Febbre catarrale degli ovini

La febbre catarrale degli ovini (detta anche “lingua blu”) è una malattia virale trasmessa da insetti vettori che colpisce ruminanti domestici e selvatici come pecore, capre, bovini e cervidi.

Viene trasmessa agli animali tramite le punture di alcuni moscerini del genere Culicoides. Attualmente sono noti 26 sierotipi del virus, con diversi tassi di virulenza e mortalità.

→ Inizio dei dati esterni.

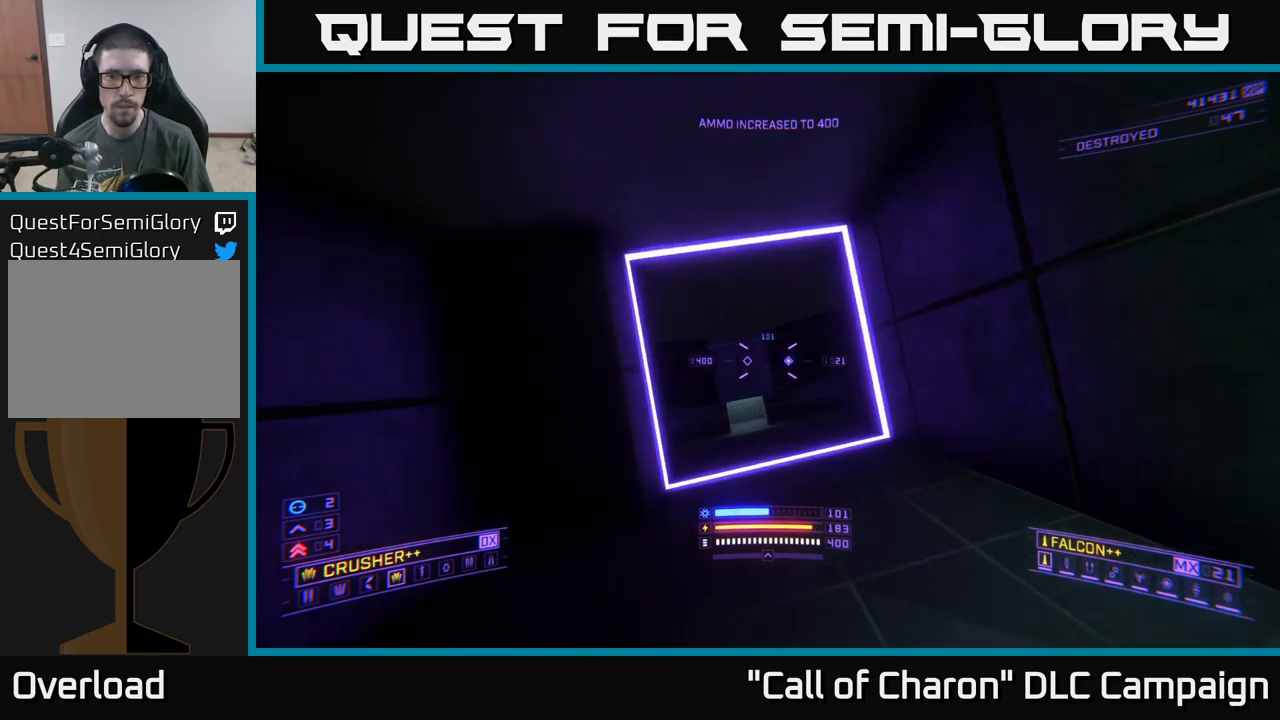
{"buttons": [], "left_stick": "up", "right_stick": "center", "events": [[100, "left_stick", "center"], [167, "left_stick", "up"], [167, "right_stick", "down-left"], [300, "right_stick", "center"], [350, "left_stick", "center"], [467, "left_stick", "up"]]}
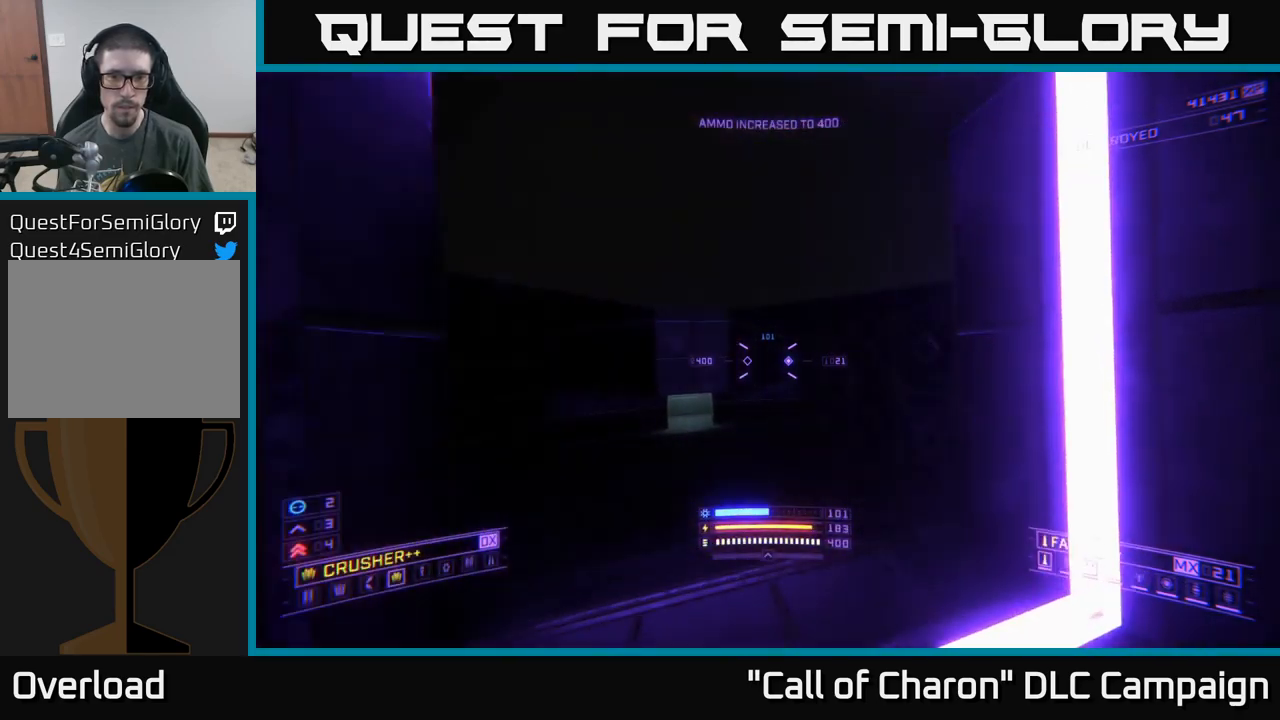
{"buttons": [], "left_stick": "left", "right_stick": "center", "events": [[33, "right_stick", "down"], [183, "left_stick", "up-left"], [200, "right_stick", "center"], [300, "right_stick", "up-right"], [317, "left_stick", "left"], [500, "right_stick", "center"]]}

La febbre catarrale non è trasmissibile all’uomo, ma può causare notevoli danni al bestiame. E’ una malattia transfrontaliera, pertanto misure prese a livello solo nazionale non sono sufficienti a contenerne la diffusione. 

Tappe fondamentali

  1. 2017

    Marzo

    Gli esperti esaminano le misure di controllo per la febbre catarrale e le opzioni per garantire la sicurezza del commercio degli animali dalle aree infette a quelle indenni. Aggiornano inoltre il proprio  parere scientifico  sugli aspetti epidemiologici della malattia, in particolare i modelli di trasmissione.

  2. 2011

    Giugno

    In un parere scientifico viene stimata la prevalenza della malattia in diverse circostanze nonché l’appropriatezza delle dimensioni delle aree geografiche ai fini del monitoraggio.

  3. 2008

    Novembre

    Gli esperti valutano il rischio di trasmissione del virus quando gli animali transitano in zone infette. Il rischio non può essere quantificato a causa della mancanza di dati, ma gli esperti rilevano che il trattamento degli animali con insetticidi o repellenti può contribuire a ridurre il rischio.

  4. Luglio

    L'EFSA pubblica un parere sulla febbre catarrale degli ovini con specifico riferimento allo svernamento del virus della febbre catarrale e alle misure che possono essere utilizzate per proteggere gli animali dagli attacchi dei vettori. Anche se nessun meccanismo è responsabile da solo della sopravvivenza del virus della febbre catarrale durante l'inverno, gli esperti concludono che sono i moscerini infetti la causa più probabile.

  5. 2007

    L’EFSA produce rapporti settimanali sulla situazione della malattia oltre a un'analisi epidemiologica del focolaio infettivo.

  6. Aprile

    Viene pubblicata una relazione dell’analisi epidemiologica globale dell'epidemia europea nord-occidentale. Vi si trattano l’origine, i segni clinici e la diffusione della malattia.

  7. 2006

    Settembre

    Poco dopo il verificarsi di un focolaio infettivo di febbre catarrale nel Nord Europa, l'EFSA chiede agli Stati membri di condividere le valutazioni nazionali dei rischi e le informazioni che essi hanno sulla malattia.

Ruolo dell'EFSA

L’EFSA presta assistenza scientifica sulla febbre catarrale alla Commissione europea, al Parlamento europeo e agli Stati membri. Le sue attività mirano a migliorare le conoscenze scientifiche sulle dinamiche e i modelli di diffusione della malattia in Europa e a predisporre una base scientifica per le misure di gestione del rischio . Esempi di aspetti oggetto d’indagine sono:

  • epidemiologia e diagnosi clinica dei vari ceppi;
  • ruolo degli insetti nella diffusione della malattia;
  • mezzi di controllo degli insetti che diffondono la febbre catarrale, come insetticidi, repellenti e altri metodi per proteggere gli animali dalle punture d’insetto;
  • uso di vaccini per ridurre il rischio di infezione;
  • rischi di trasmissione della malattia durante il trasporto degli animali.

Quadro UE

La normativa UE stabilisce disposizioni specifiche per il controllo e l'eradicazione della febbre catarrale degli ovini.